"Keep a Promise" campaign aims to fight substance, child abuse

5/17/2018
BY LAUREN LINDSTROM
BLADE STAFF WRITER

The new public awareness campaign “Keep a Promise” aims to raise awareness about the connection between substance abuse and child abuse, aiming to establish a central resource for those seeking help.

The goal of Keep a Promise is to encourage people to speak up and protect the most vulnerable among us: “our children,” said Meliss Klorer, coordinator at Ohio Children's Trust Fund, a publicly funded child abuse and neglect prevention group behind the campaign. 

“We know that addiction changes people and can devastate families,” she said, adding nearly 176,000 child-abuse and neglect reports were made to Ohio children services agencies last year, and substance abuse is involved in the cases of half of all Ohio children in protective custody.

Keep a Promise covers 16 northwest Ohio counties and has links to mental health, addiction, and child-welfare organizations in each county. Mercy Health St. Vincent Medical Center and Children’s Hospital has been the regional coordinator for the trust fund since May, 2017. 

Dr. Gagandeep Brar, a neonatologist with Mercy Health, said cases of neonatal abstinence syndrome have increased with opioid use in Ohio, another clear indicator of how the epidemic affects children.

“About 5 percent of all [neonatal intensive care unit] beds in the country are occupied by babies who have this diagnosis,” Dr. Brar said. NAS, as it is abbreviated, can cause respiratory and feeding issues, weight gain, and seizures.
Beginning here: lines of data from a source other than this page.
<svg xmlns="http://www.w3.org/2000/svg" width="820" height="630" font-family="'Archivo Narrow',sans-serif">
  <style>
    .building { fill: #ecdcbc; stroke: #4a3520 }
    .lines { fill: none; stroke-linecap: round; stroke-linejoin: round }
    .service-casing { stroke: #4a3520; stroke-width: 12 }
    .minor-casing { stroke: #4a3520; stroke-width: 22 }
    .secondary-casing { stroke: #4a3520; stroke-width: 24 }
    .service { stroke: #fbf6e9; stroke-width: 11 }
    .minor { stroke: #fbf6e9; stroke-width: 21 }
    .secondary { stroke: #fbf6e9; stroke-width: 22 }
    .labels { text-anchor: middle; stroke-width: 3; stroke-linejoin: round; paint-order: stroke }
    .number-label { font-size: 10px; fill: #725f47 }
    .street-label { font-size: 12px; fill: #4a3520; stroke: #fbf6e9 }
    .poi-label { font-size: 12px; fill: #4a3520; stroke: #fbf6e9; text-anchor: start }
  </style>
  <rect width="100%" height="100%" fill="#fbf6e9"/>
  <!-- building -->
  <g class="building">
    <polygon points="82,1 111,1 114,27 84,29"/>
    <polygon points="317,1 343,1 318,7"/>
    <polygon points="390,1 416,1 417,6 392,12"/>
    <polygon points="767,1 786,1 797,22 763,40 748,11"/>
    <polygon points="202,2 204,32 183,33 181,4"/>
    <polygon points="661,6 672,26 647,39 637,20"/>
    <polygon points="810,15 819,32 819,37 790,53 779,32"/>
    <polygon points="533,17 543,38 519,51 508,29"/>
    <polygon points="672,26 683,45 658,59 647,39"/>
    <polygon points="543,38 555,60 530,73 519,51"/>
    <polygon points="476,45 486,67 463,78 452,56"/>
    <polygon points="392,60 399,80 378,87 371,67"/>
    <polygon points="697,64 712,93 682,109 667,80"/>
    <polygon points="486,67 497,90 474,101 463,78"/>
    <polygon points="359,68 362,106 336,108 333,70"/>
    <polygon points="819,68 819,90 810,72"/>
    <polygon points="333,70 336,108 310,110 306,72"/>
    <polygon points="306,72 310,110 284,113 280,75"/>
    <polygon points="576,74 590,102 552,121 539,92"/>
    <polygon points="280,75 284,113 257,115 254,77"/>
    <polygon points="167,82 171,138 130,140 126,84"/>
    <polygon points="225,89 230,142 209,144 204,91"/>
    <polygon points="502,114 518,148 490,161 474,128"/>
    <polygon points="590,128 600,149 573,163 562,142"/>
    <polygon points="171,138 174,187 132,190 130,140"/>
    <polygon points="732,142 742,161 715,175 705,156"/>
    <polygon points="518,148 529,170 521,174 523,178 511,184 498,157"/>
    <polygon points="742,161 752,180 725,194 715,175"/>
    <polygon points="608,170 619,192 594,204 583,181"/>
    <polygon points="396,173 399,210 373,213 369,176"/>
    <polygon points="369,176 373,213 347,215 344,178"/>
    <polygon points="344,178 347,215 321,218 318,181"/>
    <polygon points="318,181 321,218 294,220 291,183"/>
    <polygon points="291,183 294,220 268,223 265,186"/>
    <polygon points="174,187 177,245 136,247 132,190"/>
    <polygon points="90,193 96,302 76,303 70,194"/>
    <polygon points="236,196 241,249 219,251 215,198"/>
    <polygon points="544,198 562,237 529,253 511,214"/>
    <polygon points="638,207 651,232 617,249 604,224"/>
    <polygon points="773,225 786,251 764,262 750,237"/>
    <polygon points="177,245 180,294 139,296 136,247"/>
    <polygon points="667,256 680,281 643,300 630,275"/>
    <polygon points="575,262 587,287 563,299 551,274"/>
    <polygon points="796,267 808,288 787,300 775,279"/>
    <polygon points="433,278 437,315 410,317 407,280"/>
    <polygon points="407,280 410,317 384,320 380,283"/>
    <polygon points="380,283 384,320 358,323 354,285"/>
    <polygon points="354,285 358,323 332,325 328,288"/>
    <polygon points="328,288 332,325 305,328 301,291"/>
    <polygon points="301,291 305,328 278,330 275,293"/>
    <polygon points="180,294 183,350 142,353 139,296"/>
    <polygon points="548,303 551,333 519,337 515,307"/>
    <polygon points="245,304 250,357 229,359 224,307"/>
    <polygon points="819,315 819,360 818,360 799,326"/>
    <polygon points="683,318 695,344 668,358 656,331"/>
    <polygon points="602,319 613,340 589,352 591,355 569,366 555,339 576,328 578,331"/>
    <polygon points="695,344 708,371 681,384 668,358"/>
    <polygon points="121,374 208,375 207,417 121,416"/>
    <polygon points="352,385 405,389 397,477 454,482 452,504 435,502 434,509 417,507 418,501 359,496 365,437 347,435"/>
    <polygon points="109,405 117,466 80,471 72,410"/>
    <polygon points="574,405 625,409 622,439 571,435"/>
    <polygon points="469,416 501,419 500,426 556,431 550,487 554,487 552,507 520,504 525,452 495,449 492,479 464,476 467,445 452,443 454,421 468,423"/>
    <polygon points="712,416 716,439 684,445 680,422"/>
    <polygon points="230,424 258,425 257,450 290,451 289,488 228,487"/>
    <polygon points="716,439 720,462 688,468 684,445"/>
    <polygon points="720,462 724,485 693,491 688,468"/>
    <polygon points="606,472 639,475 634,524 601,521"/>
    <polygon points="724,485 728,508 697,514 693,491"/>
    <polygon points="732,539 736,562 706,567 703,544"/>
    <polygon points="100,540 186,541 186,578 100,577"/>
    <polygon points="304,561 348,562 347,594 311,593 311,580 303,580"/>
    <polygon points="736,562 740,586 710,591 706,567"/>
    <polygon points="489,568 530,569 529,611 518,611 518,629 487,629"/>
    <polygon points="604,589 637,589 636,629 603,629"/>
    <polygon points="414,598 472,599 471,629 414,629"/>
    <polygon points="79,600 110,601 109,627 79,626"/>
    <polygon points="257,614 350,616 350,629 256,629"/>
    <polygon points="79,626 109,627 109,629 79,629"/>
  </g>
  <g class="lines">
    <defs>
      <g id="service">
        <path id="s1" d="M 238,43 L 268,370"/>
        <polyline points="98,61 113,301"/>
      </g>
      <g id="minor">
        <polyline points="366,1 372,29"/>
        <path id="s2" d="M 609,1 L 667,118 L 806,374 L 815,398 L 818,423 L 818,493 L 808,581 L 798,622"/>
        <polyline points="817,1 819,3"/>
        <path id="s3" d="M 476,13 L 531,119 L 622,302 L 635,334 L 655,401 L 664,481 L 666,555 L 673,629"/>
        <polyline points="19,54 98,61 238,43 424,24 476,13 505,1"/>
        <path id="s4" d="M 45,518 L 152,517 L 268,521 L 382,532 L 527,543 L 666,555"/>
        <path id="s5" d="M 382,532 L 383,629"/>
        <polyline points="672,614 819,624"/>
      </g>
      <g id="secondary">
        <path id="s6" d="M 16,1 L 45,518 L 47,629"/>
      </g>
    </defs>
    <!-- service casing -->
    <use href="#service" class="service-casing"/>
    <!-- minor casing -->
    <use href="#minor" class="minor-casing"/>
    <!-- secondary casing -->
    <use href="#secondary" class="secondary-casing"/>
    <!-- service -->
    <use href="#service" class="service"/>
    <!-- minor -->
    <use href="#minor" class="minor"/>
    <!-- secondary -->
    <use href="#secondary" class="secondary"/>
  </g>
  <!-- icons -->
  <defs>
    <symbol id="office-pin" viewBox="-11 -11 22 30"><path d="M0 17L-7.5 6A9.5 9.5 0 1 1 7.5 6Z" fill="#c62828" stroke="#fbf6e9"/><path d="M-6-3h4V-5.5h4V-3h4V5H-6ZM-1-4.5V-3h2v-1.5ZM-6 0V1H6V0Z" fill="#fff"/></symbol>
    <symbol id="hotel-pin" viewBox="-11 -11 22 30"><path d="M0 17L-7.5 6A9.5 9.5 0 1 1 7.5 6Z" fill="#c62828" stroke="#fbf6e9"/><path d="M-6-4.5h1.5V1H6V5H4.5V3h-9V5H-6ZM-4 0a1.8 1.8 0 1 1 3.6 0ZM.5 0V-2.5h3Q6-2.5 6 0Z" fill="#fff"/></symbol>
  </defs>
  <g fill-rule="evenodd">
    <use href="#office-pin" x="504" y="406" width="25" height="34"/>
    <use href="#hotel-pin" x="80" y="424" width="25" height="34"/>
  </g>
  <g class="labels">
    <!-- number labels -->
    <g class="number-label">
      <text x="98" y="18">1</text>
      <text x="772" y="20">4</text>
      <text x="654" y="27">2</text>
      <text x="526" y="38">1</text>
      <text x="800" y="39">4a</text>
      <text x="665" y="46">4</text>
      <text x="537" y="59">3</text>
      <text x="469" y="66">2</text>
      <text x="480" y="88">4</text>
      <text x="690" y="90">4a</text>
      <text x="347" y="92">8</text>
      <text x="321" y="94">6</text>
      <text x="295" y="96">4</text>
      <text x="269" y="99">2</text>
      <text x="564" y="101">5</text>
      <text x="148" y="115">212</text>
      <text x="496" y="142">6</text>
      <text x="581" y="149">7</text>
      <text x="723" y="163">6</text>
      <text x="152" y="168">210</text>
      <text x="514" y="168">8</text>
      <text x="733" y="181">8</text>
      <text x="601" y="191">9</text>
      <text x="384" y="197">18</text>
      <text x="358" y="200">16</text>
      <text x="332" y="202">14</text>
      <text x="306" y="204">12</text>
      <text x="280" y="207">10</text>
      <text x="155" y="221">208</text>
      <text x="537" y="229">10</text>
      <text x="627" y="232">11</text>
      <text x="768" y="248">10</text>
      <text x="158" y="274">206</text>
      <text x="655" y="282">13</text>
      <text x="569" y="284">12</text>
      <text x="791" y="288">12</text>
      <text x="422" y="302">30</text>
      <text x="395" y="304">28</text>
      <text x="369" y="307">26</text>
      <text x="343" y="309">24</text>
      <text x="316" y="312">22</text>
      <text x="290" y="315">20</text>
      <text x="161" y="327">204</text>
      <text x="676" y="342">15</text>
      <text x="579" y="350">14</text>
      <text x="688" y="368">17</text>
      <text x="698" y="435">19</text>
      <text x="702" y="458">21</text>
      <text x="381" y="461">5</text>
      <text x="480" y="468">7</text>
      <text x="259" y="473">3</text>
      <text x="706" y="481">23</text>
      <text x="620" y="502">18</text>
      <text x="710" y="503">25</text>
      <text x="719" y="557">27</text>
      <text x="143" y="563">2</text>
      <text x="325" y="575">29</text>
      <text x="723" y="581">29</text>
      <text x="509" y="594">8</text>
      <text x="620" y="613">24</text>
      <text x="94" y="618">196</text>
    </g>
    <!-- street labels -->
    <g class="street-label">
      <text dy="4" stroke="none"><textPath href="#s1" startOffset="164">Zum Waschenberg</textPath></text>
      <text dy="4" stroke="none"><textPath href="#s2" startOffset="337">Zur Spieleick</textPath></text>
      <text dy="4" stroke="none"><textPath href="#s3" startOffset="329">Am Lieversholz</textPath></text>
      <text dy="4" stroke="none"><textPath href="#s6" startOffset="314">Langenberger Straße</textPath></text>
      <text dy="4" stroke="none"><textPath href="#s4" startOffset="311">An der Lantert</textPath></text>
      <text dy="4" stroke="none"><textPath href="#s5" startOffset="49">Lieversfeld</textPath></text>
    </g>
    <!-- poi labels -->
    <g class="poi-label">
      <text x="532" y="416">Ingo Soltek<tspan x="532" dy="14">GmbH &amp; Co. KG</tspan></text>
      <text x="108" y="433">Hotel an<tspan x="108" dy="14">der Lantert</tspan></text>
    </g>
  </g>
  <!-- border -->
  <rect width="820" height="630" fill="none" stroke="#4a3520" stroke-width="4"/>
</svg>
“In 2009, we only treated seven infants for NAS and its complications,” she said, referring to care at Children’s Hospital. “In 2017, this number had increased to 75.” Prevention and early intervention when a woman is pregnant and using drugs are key, the doctor said. 

“The health-care team should work very closely with the social-services team,” she said. 

Ms. Klorer implored the public to use the resources available and alert authorities if they have concerns about a child’s welfare. 

“If you can’t go to bed at night and shut your eyes without worrying about a situation, that’s your gut telling you that you need to make that call,” she said. 

More information is available at keepapromise.org.